Und hier mal "Die 10 Ge(h)bote des Pilgers", ich habe unterwegs einen Zettel damit gefunden:
1. Geh

Es gibt fürs Pilgern kein besseres Fortbewegungsmittel als das Sehen. Nur Sehen! Darum geht es.

2.Geh langsam
Setz dich nicht unter unnötigen sportlichen Uistungsdruck. Du kommst doch immer nur bei dir selber an.
3. Geh leicht
Reduziere dein Gepäck auf dos Nötigste. Es ist ein gutes Gefühl, mit wenig auszukommen.
4. Geh einfach
Einfachheit begünstigt spirituelle Erfahrungen, ja sie ist sogar die Voraussetzung dafür.

5. Geh alleine
Du kannst besser in dich gehen und offener auf andere(s) zugehen.

6. Geh lange

Auf die Schnelle wirst du nichts kapieren. Du musst tage-, wochenlang unterwegs sein, um dem Geheimnis des (Jakobs-)Weges allmählich auf die Spur zu kommen.
7. Geh achtsam

Wenn du bewusst gehst, lernst du den Weg so anzunehmen, wie er ist. Dies zu begreifen, ist ein wichtiger Lernprozess und braucht seine Zeit.

8. Geh dankbar

Alles - auch das Mühsame - hat seinen tiefen Sinn. Vielleicht erkennst du diesen erst später.

9. Geh weiter

Auch wenn Krisen dich an deinem wunden Punkt treffen, geh weiter. Vertraue darauf: Es geht, wenn man geht.

10. Geh mit Gott

Es pilgert sich leichter, wenn du im Namen Gottes gehst.
Wenn Gott für dich in weite Ferne gerückt oder inexistent ist, könnten dir die Ge(h)bote 1 - 9 helfen, das Göttliche in dir (wieder) zu entdecken.
Quelle:
Erhalten auf einem Zettel in der Kathedrale Le Puy-en-Velay
Autor: Bruno Kunz, Schweiz

Ich würde diesen 10 Ge(h)boten für Pilger noch ein elftes hinzufügen:
11. Geh geruhsam und rücksichtsvoll

Vergiss das Konkurrenzdenken und die Kilometerfresserei. Lass den Tag auf dich zukommen und fange ihn vor allem nicht mit einem Wecker an. Und wenn du deswegen morgens zu spät wegkommst: Es wird sich mittags oder abends bei der Quartiersuche schon eine Lösung ergeben.

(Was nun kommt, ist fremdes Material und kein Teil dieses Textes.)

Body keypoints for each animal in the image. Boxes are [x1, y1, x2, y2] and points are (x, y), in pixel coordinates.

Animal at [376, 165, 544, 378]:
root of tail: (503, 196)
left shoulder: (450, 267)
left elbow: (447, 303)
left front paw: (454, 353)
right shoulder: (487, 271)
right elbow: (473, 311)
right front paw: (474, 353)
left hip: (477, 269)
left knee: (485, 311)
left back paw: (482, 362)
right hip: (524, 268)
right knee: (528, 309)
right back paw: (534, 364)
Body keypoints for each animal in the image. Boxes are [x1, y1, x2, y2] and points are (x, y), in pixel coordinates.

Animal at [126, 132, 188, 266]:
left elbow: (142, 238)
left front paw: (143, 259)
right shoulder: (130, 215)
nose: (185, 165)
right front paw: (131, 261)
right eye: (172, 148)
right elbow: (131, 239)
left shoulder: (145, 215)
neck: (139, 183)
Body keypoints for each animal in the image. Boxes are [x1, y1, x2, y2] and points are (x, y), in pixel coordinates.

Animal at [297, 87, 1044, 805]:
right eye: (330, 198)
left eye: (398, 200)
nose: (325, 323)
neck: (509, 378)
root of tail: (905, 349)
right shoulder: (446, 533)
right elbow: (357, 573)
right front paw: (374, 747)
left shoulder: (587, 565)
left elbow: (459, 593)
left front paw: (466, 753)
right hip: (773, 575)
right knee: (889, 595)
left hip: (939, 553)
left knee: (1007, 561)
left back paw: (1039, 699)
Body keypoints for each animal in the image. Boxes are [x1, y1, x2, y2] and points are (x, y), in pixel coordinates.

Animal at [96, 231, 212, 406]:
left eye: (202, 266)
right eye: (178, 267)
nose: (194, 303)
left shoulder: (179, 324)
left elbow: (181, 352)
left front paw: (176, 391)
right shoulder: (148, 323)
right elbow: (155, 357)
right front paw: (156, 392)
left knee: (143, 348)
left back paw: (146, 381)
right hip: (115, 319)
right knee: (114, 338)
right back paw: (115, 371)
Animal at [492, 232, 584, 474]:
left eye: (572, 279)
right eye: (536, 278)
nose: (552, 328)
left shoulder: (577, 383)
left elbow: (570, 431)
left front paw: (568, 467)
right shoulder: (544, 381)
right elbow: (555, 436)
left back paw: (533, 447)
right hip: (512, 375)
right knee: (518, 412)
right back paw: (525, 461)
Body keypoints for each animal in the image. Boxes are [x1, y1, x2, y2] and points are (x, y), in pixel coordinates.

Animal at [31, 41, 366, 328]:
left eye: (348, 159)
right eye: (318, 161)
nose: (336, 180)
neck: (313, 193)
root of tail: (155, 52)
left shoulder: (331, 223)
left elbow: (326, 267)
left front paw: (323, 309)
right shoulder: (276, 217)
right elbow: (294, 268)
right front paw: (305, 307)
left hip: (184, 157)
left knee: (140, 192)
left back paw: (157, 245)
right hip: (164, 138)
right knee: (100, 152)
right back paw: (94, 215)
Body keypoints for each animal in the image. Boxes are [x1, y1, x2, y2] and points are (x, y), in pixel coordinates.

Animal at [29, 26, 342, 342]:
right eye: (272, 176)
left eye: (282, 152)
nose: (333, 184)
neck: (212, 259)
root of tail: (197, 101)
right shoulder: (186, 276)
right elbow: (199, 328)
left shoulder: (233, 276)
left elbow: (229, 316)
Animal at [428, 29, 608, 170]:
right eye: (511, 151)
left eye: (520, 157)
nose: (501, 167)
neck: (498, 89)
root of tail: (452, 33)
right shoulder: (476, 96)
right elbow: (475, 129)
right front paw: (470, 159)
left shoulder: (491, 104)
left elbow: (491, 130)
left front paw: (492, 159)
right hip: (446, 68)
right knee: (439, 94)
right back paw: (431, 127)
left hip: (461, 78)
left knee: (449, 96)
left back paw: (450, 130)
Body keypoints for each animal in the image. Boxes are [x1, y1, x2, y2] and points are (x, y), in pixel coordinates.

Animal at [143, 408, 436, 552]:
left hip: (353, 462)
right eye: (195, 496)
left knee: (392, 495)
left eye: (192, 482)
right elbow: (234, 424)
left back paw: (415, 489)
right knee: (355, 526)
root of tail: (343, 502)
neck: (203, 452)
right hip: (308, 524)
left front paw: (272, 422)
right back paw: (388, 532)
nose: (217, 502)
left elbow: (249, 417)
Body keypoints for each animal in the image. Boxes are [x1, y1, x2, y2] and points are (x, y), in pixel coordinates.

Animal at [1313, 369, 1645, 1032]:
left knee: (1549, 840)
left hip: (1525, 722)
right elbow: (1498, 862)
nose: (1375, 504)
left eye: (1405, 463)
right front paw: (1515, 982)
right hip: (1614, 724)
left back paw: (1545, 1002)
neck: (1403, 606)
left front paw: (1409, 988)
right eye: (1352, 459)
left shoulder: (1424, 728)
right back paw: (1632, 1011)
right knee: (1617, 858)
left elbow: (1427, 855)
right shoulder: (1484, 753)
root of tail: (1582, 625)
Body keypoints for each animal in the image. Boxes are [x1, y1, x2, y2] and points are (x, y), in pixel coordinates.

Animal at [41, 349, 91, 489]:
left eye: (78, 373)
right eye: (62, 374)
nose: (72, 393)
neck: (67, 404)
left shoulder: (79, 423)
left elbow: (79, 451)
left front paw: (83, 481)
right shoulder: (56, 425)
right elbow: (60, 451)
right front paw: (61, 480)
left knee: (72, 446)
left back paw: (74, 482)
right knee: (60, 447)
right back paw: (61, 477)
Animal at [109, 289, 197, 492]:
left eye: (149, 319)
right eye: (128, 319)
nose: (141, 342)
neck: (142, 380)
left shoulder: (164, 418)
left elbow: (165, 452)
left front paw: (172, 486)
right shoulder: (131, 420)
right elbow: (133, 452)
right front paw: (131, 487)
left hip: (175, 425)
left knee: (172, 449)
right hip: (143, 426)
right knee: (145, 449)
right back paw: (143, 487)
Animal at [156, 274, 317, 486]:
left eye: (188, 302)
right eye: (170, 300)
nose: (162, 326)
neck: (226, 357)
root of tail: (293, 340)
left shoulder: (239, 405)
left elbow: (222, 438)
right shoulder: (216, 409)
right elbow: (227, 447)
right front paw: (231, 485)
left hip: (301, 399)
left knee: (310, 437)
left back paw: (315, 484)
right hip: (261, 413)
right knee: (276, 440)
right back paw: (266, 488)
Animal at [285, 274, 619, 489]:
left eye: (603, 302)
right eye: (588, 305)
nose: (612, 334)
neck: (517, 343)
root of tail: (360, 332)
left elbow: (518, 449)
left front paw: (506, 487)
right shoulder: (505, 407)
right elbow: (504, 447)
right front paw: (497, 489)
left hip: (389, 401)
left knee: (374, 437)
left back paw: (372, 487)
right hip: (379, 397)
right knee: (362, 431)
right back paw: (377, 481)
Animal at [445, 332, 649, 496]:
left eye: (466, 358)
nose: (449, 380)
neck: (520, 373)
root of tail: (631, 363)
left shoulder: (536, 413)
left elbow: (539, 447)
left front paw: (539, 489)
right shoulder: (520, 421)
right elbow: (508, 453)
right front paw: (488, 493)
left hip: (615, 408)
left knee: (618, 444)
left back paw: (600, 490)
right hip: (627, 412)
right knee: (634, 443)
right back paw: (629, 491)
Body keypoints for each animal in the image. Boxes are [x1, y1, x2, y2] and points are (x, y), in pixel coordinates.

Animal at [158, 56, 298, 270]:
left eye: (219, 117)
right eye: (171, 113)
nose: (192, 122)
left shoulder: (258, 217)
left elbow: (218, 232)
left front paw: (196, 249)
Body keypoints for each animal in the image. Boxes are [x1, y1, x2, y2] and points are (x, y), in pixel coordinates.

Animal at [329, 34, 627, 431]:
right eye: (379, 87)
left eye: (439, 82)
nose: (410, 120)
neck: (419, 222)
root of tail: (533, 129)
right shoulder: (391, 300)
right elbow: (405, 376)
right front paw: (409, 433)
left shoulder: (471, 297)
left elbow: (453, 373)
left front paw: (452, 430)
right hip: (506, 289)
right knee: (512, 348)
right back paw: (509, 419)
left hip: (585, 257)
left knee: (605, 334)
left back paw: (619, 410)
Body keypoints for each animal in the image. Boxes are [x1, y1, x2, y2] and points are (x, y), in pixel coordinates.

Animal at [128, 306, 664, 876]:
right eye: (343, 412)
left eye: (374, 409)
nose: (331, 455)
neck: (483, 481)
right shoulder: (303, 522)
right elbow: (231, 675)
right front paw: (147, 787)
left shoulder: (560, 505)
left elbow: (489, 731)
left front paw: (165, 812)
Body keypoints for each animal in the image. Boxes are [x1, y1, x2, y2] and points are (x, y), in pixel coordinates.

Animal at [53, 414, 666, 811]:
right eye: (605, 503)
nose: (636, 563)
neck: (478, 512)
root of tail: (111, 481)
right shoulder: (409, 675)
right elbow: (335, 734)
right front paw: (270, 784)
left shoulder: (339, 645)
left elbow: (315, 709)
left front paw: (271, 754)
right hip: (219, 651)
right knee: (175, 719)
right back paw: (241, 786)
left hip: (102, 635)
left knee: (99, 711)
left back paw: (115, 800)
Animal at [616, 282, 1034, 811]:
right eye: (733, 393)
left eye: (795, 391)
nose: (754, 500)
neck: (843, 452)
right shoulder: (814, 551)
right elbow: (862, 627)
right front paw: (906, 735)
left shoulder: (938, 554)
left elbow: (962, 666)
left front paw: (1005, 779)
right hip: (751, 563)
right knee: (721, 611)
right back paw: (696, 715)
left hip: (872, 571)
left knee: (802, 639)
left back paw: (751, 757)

Hierzu: Und wenn du schon beim Pilgern morgens von deinem Smartphone-Wecker geweckt werden willst, dann denke dran, dass auch andere von dieser Smartphonedudelei aufwachen, selbst wenn sie so tun, als ob sie weiter schlafen. Was du da tust, ist nun einmal kein Zeichen einer guten Kinderstube und äußerst unhöflich. Es gibt Armbanduhren von Casio mit Vibrationsalarm (nur 27 €, im Internet), der weckt dich auch sehr sicher und stört niemanden sonst!